This month's installment of Dirt Tales examines the effect of an IRS lien in foreclosure.
Jeff Mills is an attorney whose practice is limited to conducting foreclosures for his lender clients. In fact, he calls his law firm Jazzy Jeff's Foreclosure Mill. Recently he received a phone call from another attorney who had been engaged to purchase a house that had been foreclosed upon by Jazzy Jeff. The other attorney inquired as to whether Jeff had been aware that the debtor had a rather substantial IRS tax lien against them and whether Jeff had given IRS notice of his foreclosure. Jazzy Jeff likes to be known for getting his foreclosures completed as fast as the system will allow and he admitted that he had not given the IRS any notice regarding his foreclosure. "Since they were a junior lien why would I have to worry about sending them a notice?" he asked. "They hadn't filed a Request For Notice" he added.
The other attorney explained why it was necessary to give the IRS notice. He cited 26 CFR §01.7425-3(d) which provides that in a foreclosure of a superior mortgage lien interest the IRS lien will be extinguished as it pertains to the real property foreclosed upon provided at least 25 days notice is given in writing to IRS. However, the other attorney pointed out, Internal Revenue Code §742.5(d) provides the IRS has 120 days in which to redeem the foreclosed property by simply tendering the amount of the sales price.
Without having given the IRS at least 25 days notice of the foreclosure Jazzy Jeff had failed to follow the guidelines set out for extinguishing IRS liens and consequently the lien remained on the land, notwithstanding the foreclosure or the fact that it was junior to the deed of trust.
Query, what would have been the outcome if there had been two deeds of trust superior to IRS' lien, with the second one foreclosing and giving proper notice to IRS. Then during the 120 day of redemption the first lien holder institutes foreclosure and in fact forecloses on their deed of trust and also gives at least 25 days notice to the IRS. Does the foreclosure by a superior deed of trust then nullify the IRS 120 day right of redemption? IRS posed that fact situation in 2003 and the Office of the Chief Counsel issued an opinion letter, GL-105261-03, in which they maintained that their original 120 day of redemption would remain in effect.
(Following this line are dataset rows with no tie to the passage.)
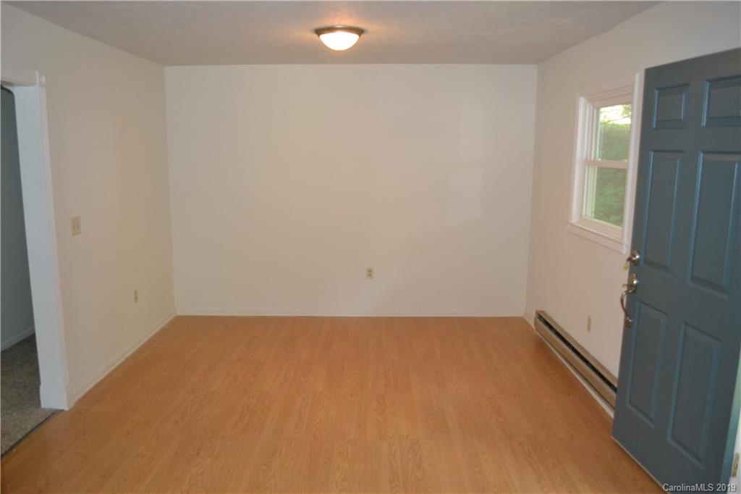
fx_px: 556
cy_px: 247
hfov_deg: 67.4
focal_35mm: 27
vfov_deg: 47.9
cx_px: 370
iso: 1250
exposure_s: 1/60
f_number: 3.5
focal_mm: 18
§6337 of the Code also grants the taxpayer a right to redeem their property following foreclosure of a tax lien for 180 days from the date of the foreclosure by tendering the sales price plus 20%.
Whenever an IRS lien is discovered in the course of a title examination prior to the institution of a foreclosure due care must be taken that the regulatory and statutory mandates of the IRS are strictly followed and complied with.